• GIVEN RECORDS:
════════════════
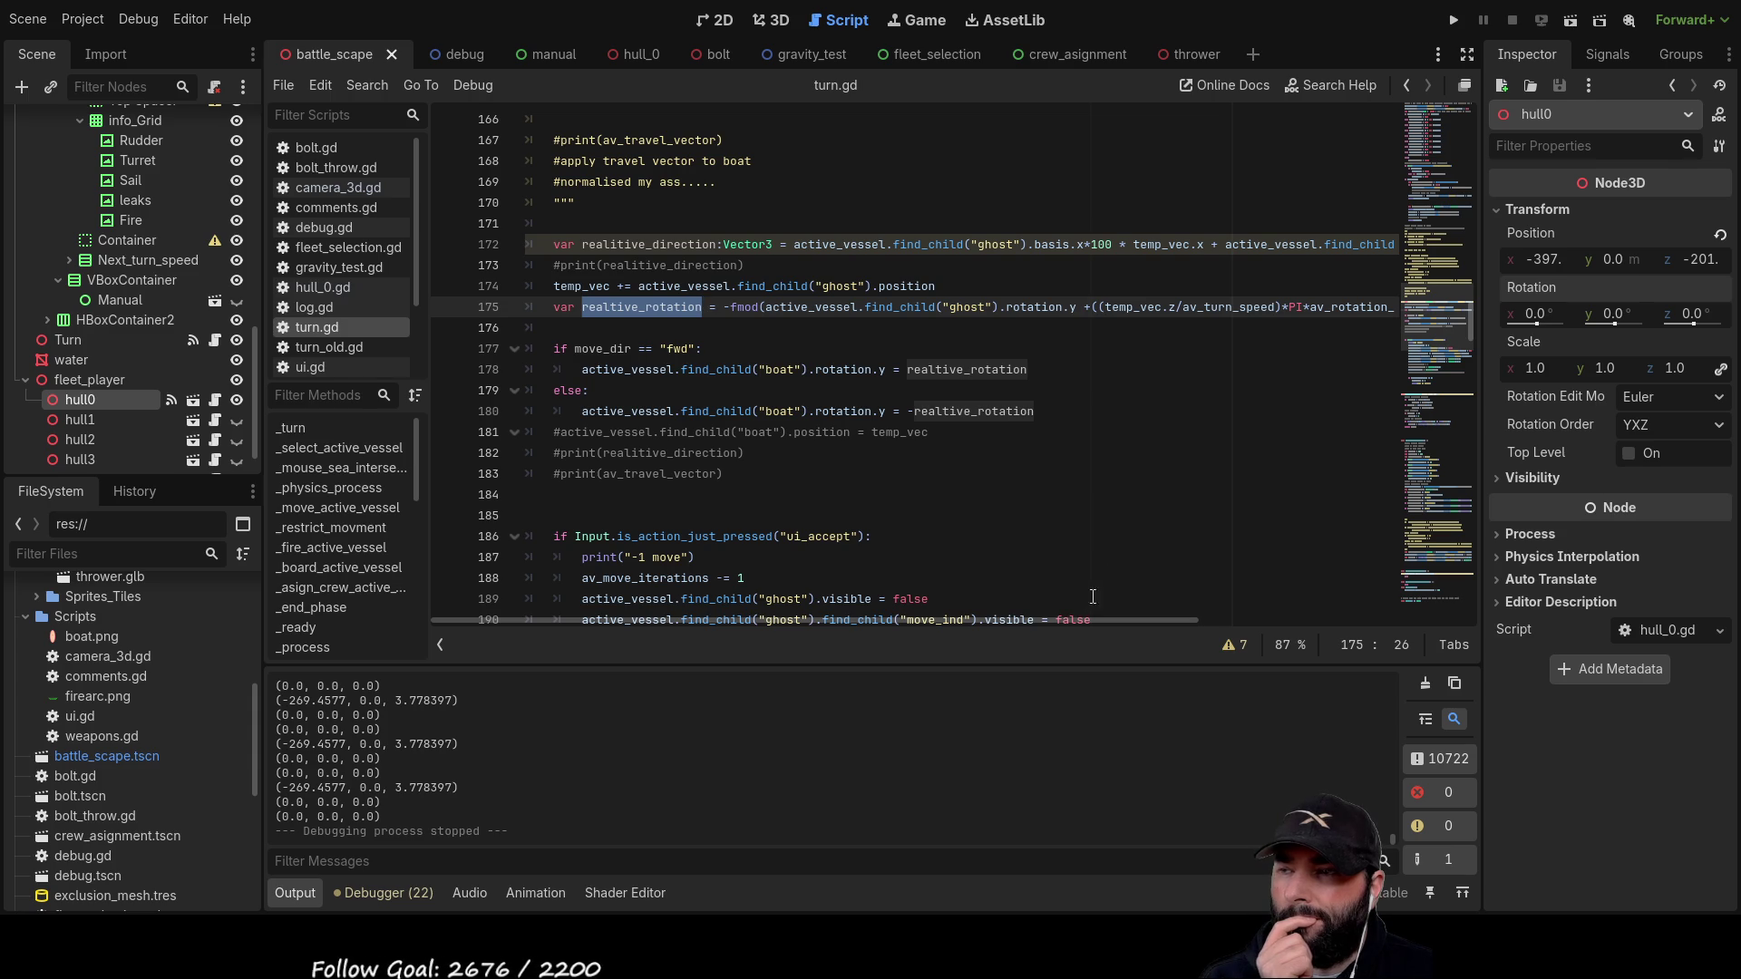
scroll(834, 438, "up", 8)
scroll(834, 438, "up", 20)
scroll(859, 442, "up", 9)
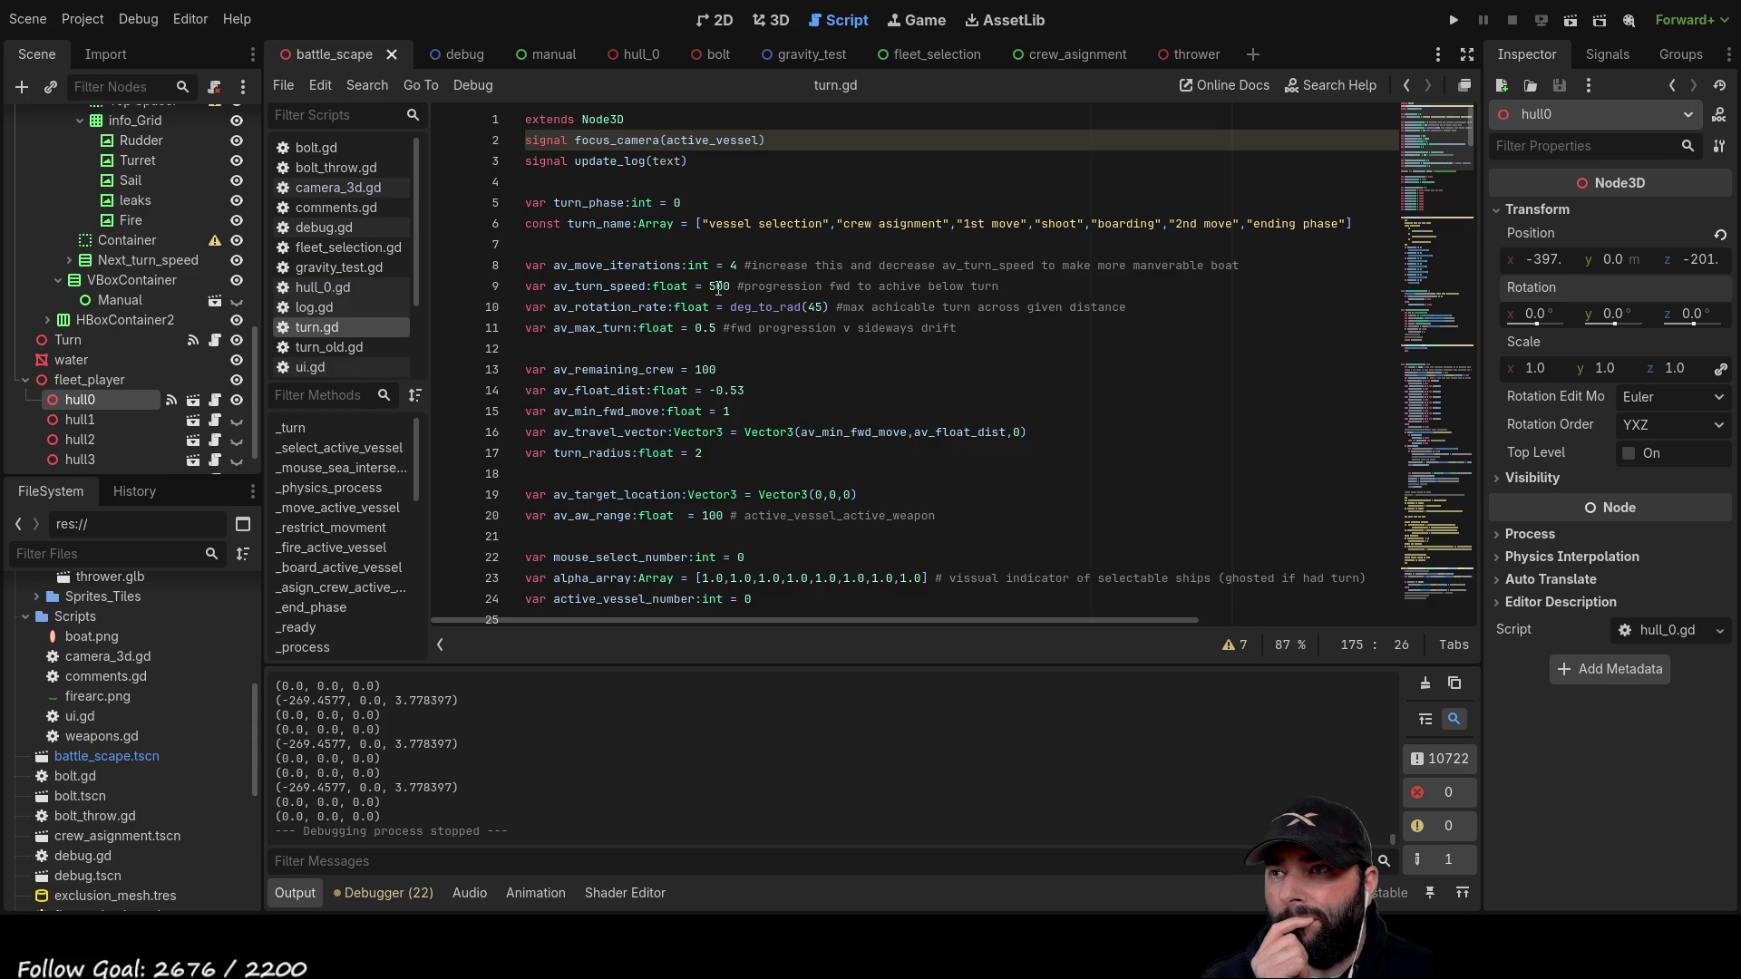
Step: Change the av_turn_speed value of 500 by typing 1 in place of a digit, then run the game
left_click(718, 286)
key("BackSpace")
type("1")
════════════════
• TASK STATEMENT:
Every line of the listing above is to be retyped exactly, but the pictures are to be dropped.

• EXERCISE OUTPUT:
scroll(834, 438, "up", 8)
scroll(834, 438, "up", 20)
scroll(859, 442, "up", 9)
Step: Change the av_turn_speed value of 500 by typing 1 in place of a digit, then run the game
left_click(718, 286)
key("BackSpace")
type("1")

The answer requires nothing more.